◆ **Activity list**:
A – In the passage on new drugs for gastroesophageal tumors, by how much did zolbetuximab given with mFOLFOX6 increase overall survival in the SPOTLIGHT trial?
B – According to the passage on new drugs for gastroesophageal tumors, why did the European Medicines Agency approve trastuzumab deruxtecan as a second-line treatment? Answer in one to three sentences.
C – Carry the passage on new drugs for gastroesophageal tumors forward from its last sentence.

◆ **Reading passage**:
****
Despite being a “treatment desert” for decades, new drugs and particularly immunotherapy compounds have significantly changed the treatment algorithm of gastroesophageal (GE) tumors in recent years. This positive trend appears to be continuing as more new molecular drugs are in the pipeline.

The antibody–drug conjugate trastuzumab deruxtecan is well established in Her2-positive breast cancer and also shows promising activity in GE tumors [1]. The single arm phase II study DESTINY-GASTRIC-02 demonstrated a notable benefit in confirmed overall response rate (cORR), overall survival (OS), and progression-free survival (PFS) in Her2-positive GE tumor patients who were previously treated with trastuzumab [2]. Based on these results, treatment of trastuzumab deruxtecan is already approved by the European Medicines Agency as a second-line treatment option in this setting. A confirmatory phase III trial, DESTINY-GASTRIC-04 is ongoing [3]. This trend seems to go far beyond second line as additional studies are investigating trastuzumab deruxtecan as a first-line treatment option in Her2-positive GE tumors with or without immunotherapy [2]. There is also an ongoing small phase II trial evaluating the efficacy of this agent in resectable Her2-positive tumors [4]. Therefore, it is very likely that this drug will become an important part of treatment for Her2-positive GE tumor patients in the near future.

Another drug that seems to set a new standard for treating GE tumor patients is zolbetuximab. Claudin 18.2 is a tight junction protein and is highly expressed on the mucosa of GE cancer tissue [5]. In a phase II study, inhibition of Claudin 18.2 via the chimeric monoclonal antibody zolbetuximab induced a remarkable prolongation of OS in advanced GE tumors, particularly in patients with high Claudin 18.2 expression [6]. The subsequent phase III trial SPOTLIGHT aimed to demonstrate this benefit in a larger cohort. First results of this study, as presented in the last ASCO-GI 2023 meeting [7], suggest that the study met its primary endpoint (PFS) and increased OS in patients with Claudin-18.2-positive tumors by an additional 2.8 months when treated with zolbetuximab concomitantly with mFOLFOX6. This is the first study investigating a targeted therapy with positive outcomes after the success of the ToGA trial in 2010 as establishing trastuzumab as first-line treatment in the first-line setting [8]. Now, Claudin 18.2 testing could become an important part of the initial pathological work-up of advanced GE tumors and the inhibition of this molecule in Claudin-18.2-positive patients with zolbetuximab seems to represent a new standard.
****
◆ **Supplied data**:

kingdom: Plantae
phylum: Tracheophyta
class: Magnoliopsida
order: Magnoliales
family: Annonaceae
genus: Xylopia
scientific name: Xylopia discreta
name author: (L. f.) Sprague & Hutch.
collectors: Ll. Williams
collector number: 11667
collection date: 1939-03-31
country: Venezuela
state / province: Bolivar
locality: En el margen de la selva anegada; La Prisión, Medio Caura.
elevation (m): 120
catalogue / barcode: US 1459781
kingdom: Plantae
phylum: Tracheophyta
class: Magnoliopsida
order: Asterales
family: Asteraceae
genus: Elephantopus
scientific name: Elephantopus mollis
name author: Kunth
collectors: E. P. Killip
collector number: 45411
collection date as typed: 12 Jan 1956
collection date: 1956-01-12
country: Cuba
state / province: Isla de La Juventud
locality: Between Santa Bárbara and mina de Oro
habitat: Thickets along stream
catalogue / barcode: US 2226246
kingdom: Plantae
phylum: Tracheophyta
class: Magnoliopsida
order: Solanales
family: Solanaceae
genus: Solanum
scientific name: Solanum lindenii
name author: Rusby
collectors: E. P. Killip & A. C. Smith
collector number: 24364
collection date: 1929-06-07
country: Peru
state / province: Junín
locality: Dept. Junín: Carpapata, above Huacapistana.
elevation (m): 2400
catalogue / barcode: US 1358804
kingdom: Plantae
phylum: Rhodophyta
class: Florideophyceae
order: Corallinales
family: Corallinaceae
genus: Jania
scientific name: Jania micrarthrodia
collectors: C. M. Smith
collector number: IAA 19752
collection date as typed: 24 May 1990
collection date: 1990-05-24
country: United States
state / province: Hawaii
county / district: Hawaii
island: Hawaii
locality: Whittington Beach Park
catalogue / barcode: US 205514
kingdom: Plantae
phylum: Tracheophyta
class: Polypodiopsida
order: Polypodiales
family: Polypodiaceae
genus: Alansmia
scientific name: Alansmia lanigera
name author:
****
◆ **Task-by-task outputs**:
A – It increased overall survival by an additional 2.8 months in patients with Claudin-18.2-positive tumors.

B – The approval was based on the phase II DESTINY-GASTRIC-02 study. In that study, Her2-positive gastroesophageal tumor patients who had already been treated with trastuzumab showed a notable benefit in confirmed overall response rate, overall survival and progression-free survival.

C –
Fibroblast growth factor receptor 2 (FGFR2b) is a growth factor signaling molecule and thus represents a promising target for GE tumors [9]. Overexpression of the splice variant FGFR2b is highly present in GE tumors and its activation can be suppressed by the recombinant humanized monoclonal antibody bemarituzumab [10]. A phase II study investigated this drug in advanced GE tumors and randomized the treatment naïve patients to either bemarituzumab + mFOLFOX6 or to placebo + mFOLFOX6 [11]. Although no improvement in PFS was demonstrated as the primary endpoint of the study, the initial analysis shows a promising prolongation of OS in the bemarituzumab arm vs placebo arm (median OS NR [95% CI NR–13.8] vs 12.9 months [95% CI 9.1–15.0], hazard ratio = 0.58 [95% CI 0.35–0.95], p = 0.027, with a median follow-up time of 10.9 months [interquartile range 6.3–14.2]; respectively). This led to designation of two large clinical phase III trials, FORTITUDE 101 and FORTITUDE 102, where bemarituzumab will be tested together with mFOLFOX6 or nivolumab plus mFOLFOX6 in patients with FGFR2b-positive advanced GE tumors, respectively [12, 13]. Based on the significant and promising findings of the phase II trial of the same question, there is immense expectation for the results of these two prospective phase III studies.